World War II caused the curtailment of a number of services, including the London express. In 1944, Maurice Edwards indicated his desire to sell his stake. In order that no additional borrowing was undertaken, which may have put the company into debt, the Manchester to Rochdale service was sold on 18 June 1944 to Manchester, Rochdale and Oldham Corporations.

In 1947, Yelloway acquired the operation of Brierley Brothers, Rochdale which included tour and excursion licences and an express route to North Wales from Rochdale and Oldham. In 1955, Holts of Oldham was purchased. This business had been set up by the original founders of Holt Brothers because of licensing difficulties in Oldham and, although at one time it had been planned to merge the two operations this had never been done and the Oldham company had continued to trade separately.
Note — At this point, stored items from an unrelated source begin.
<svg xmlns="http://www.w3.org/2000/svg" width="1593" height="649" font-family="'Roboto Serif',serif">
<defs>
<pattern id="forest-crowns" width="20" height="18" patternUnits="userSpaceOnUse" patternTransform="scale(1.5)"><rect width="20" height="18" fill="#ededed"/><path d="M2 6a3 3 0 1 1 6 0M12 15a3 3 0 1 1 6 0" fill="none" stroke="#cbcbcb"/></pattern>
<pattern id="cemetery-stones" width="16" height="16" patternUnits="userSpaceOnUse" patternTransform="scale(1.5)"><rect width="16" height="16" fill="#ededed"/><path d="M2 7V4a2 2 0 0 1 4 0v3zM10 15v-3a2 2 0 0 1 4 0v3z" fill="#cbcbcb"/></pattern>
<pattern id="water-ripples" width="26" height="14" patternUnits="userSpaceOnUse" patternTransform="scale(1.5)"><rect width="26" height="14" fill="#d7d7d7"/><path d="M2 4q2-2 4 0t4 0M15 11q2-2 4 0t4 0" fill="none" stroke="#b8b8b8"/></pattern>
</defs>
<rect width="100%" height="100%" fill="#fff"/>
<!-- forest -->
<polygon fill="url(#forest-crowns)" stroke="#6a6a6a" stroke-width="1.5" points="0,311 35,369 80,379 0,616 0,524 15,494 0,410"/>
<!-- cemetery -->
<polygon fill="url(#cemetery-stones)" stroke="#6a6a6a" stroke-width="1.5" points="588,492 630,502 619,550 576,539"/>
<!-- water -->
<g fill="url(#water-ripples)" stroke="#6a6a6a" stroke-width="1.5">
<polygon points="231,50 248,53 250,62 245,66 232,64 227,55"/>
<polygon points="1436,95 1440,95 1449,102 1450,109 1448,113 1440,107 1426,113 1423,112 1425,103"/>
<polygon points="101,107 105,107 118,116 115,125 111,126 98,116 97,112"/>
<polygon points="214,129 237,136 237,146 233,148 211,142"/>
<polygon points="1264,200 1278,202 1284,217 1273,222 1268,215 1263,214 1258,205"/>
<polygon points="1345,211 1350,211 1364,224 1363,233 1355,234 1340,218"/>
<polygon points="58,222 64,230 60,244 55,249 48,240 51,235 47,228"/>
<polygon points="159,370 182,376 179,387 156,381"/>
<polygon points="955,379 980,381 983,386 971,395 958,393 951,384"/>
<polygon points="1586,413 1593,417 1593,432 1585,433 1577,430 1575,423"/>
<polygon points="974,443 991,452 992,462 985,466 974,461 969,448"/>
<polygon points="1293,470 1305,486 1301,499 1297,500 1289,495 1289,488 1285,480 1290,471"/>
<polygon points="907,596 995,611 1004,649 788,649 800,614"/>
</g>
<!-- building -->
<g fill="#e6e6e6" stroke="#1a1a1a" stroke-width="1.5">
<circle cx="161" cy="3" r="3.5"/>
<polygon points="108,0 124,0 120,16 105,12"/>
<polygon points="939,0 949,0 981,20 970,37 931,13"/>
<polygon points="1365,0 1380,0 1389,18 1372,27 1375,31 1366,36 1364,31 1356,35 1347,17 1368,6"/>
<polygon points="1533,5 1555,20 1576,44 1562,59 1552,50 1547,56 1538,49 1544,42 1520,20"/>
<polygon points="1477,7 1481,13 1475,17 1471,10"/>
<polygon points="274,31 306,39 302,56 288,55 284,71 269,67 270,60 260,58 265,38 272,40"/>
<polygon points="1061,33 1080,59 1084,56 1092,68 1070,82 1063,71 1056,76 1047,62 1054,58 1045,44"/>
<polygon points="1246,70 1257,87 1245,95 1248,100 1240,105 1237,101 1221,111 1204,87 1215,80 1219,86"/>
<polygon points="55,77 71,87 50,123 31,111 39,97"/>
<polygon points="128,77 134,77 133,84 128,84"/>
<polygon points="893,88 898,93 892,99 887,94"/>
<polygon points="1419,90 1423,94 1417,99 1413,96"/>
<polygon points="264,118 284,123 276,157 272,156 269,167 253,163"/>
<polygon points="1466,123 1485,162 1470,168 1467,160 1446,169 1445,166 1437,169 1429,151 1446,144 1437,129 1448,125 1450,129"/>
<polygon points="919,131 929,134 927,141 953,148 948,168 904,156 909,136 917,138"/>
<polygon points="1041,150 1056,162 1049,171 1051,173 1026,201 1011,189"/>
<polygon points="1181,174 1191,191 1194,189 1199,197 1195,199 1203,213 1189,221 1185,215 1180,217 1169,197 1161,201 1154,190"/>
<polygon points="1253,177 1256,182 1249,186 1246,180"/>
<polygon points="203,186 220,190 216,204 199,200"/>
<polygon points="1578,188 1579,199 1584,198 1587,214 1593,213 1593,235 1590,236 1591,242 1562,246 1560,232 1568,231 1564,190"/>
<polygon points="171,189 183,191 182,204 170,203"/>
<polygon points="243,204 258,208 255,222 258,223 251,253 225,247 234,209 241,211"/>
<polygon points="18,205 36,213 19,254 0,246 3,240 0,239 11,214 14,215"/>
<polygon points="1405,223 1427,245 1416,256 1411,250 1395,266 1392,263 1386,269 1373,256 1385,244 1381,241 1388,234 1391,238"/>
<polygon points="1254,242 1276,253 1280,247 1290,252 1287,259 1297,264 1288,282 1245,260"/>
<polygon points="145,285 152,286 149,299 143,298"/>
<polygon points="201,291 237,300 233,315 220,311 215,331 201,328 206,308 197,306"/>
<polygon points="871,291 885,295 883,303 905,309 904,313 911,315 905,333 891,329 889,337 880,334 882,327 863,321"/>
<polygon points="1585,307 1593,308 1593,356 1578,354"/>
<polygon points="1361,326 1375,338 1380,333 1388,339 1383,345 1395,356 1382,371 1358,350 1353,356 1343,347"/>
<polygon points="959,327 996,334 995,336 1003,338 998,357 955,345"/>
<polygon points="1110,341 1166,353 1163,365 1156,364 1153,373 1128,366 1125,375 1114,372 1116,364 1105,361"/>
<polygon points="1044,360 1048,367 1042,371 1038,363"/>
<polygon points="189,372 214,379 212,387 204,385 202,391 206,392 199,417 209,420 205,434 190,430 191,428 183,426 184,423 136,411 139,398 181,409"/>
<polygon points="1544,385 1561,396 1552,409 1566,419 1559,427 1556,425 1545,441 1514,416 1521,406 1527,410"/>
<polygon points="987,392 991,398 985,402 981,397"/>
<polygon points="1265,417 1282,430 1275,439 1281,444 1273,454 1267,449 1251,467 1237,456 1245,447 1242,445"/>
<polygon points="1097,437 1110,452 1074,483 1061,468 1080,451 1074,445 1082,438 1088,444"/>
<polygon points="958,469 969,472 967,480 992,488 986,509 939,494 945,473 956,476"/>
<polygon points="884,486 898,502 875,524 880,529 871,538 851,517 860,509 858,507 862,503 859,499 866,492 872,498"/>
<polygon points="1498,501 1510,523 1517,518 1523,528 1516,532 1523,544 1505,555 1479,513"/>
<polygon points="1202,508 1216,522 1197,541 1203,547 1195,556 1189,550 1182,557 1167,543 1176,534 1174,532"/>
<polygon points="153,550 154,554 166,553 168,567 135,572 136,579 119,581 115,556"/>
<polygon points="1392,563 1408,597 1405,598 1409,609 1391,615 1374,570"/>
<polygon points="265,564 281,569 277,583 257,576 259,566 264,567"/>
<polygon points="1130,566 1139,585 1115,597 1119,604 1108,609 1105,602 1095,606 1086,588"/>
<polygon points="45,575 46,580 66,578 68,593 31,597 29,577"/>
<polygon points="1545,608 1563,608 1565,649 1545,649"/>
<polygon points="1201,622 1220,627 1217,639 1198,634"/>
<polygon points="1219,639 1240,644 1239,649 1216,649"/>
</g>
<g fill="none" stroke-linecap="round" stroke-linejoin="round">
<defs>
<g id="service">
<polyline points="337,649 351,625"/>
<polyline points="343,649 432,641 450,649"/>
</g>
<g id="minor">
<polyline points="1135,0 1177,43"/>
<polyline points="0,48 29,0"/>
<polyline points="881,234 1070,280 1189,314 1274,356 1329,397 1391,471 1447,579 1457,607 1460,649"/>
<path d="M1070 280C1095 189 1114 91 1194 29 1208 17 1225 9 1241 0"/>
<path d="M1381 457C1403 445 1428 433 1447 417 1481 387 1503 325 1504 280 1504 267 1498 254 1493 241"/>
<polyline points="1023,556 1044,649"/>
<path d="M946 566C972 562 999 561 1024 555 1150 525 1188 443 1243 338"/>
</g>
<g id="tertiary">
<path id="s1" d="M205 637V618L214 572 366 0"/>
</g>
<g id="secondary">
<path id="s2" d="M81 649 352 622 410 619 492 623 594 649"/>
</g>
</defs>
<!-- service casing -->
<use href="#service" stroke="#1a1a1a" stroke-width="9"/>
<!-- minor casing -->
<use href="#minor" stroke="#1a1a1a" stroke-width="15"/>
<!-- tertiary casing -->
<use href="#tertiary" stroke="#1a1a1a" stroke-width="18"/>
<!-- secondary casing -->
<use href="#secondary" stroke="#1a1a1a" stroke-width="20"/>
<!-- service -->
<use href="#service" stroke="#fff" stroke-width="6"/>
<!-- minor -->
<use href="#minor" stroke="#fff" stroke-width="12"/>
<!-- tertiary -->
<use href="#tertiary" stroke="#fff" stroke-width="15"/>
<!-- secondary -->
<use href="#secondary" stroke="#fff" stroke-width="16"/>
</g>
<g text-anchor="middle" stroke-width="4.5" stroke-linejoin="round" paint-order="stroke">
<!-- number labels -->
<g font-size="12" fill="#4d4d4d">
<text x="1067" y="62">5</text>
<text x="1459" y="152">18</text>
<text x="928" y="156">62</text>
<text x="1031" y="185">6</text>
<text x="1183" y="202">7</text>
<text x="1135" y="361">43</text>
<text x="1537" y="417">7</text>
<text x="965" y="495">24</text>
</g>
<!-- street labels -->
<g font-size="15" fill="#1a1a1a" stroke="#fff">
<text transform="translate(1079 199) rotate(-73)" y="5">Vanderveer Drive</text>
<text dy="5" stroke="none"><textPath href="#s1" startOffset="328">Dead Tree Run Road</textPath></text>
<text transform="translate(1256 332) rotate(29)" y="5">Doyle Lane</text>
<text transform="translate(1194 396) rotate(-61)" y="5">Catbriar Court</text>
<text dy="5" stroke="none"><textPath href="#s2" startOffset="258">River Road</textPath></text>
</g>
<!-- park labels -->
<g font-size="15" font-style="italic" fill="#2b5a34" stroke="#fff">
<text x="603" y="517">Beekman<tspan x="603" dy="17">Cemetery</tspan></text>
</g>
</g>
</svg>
Blue Bird Tours, Hollinwood was also acquired, including excursions licences from the Oldham area and a number of express services, including a Hyde to Cleveleys route, which was retained, although the Oldham to Market Drayton service was sold to the North Western Road Car Company. In 1959, Yelloway acquired three more operators, taking over the businesses of the Rossendale Division Carriage Company, Johnston Bros (Middleton), and Merriway Tours.

In 1961, the excursion licences of Turner Brothers, Todmorden were purchased, followed in 1964 by the excursion licences of Chas Holt & Sons, Whitworth, Kershaws Luxury Tours of Rochdale in 1967. In 1968 the related businesses of William Makinson (Manchester) Limited and North Manchester Motor Coaches Limited were acquired, in addition to excursion licences the latter company held express service licences to Blackpool and North Wales.

In 1976 an agreement was reached with National Bus Company that saw Yelloway relinquish its London express routes in return National Bus Company's interests in the Fylde Coast Pool were handed over to Yelloway, which became the sole operator on the routes.

In January 1984, following a revision by National Express, routes were allocated service numbers;
- 841: Rochdale to Poole (jointly with National Express)
- 845: Rochdale to Swansea (jointly with National Express)
- 877: Blackburn to Clacton-on-Sea (jointly with Premier Travel)
- 878: Blackpool to Clacton-on-Sea (jointly with Premier Travel)
- 883: Rochdale to Plymouth
- 884: Rochdale to Paignton
- 885: Rochdale to Bournemouth
- 886: Rochdale to Southampton
- 890: Burnley to Paignton

On 5 July 1985, Yelloway was sold to Neoplan dealer Carlton PSV Sales of Rotherham. In October 1986, following deregulation, Yelloway registered several stage carriage services in the Greater Manchester area and won contracts from the Greater Manchester Passenger Transport Executive.

By 1987 the services run jointly with Premier Travel were no longer operating and National Express services had replaced them. Instead, Yelloway was contracted to run two journeys a day on the Burnley to Harwich services 351 and 352. Most of the remaining coach work undertaken by Yelloway at this time was under contract to National Express and this was transferred to Carlton PSV Sales' parent ATL Holdings newly acquired National Travel East subsidiary along with most of the coach fleet. The last remaining vestige of the Yelloway express network was the Blackpool route through Oldham and Rochdale areas, but by late 1988 this too had gone.

In return a motley collection of second-hand vehicles came to Yelloway to operate the stage carriage services. By late 1988, Yelloway Motor Services had been reduced to a run down local service operator. Maintenance problems with the ageing fleet resulted in a number of buses being put off the road. Greater Manchester and West Yorkshire Passenger Transport Executives cancelled contracts on several services because of poor performance. On 24 November 1988, the Yelloway was placed under the control of Crosville Motor Services, which had just been purchased by ATL Holdings, along with the remaining contract work and the name disappeared.

==Museum==
A Yelloway mobile museum, housed in a former Yelloway coach, was formed in 2002 by enthusiast David Haddock. It is now owned by Paul Blackburn and is based at the Bury Transport Museum.

==Revival==
In 2008, Courtesy Coaches bought the rights to the Yelloway name, and currently use it on a fleet of 15 coaches. In 2008, it won a contract to provide transport for the Rochdale Hornets rugby league team.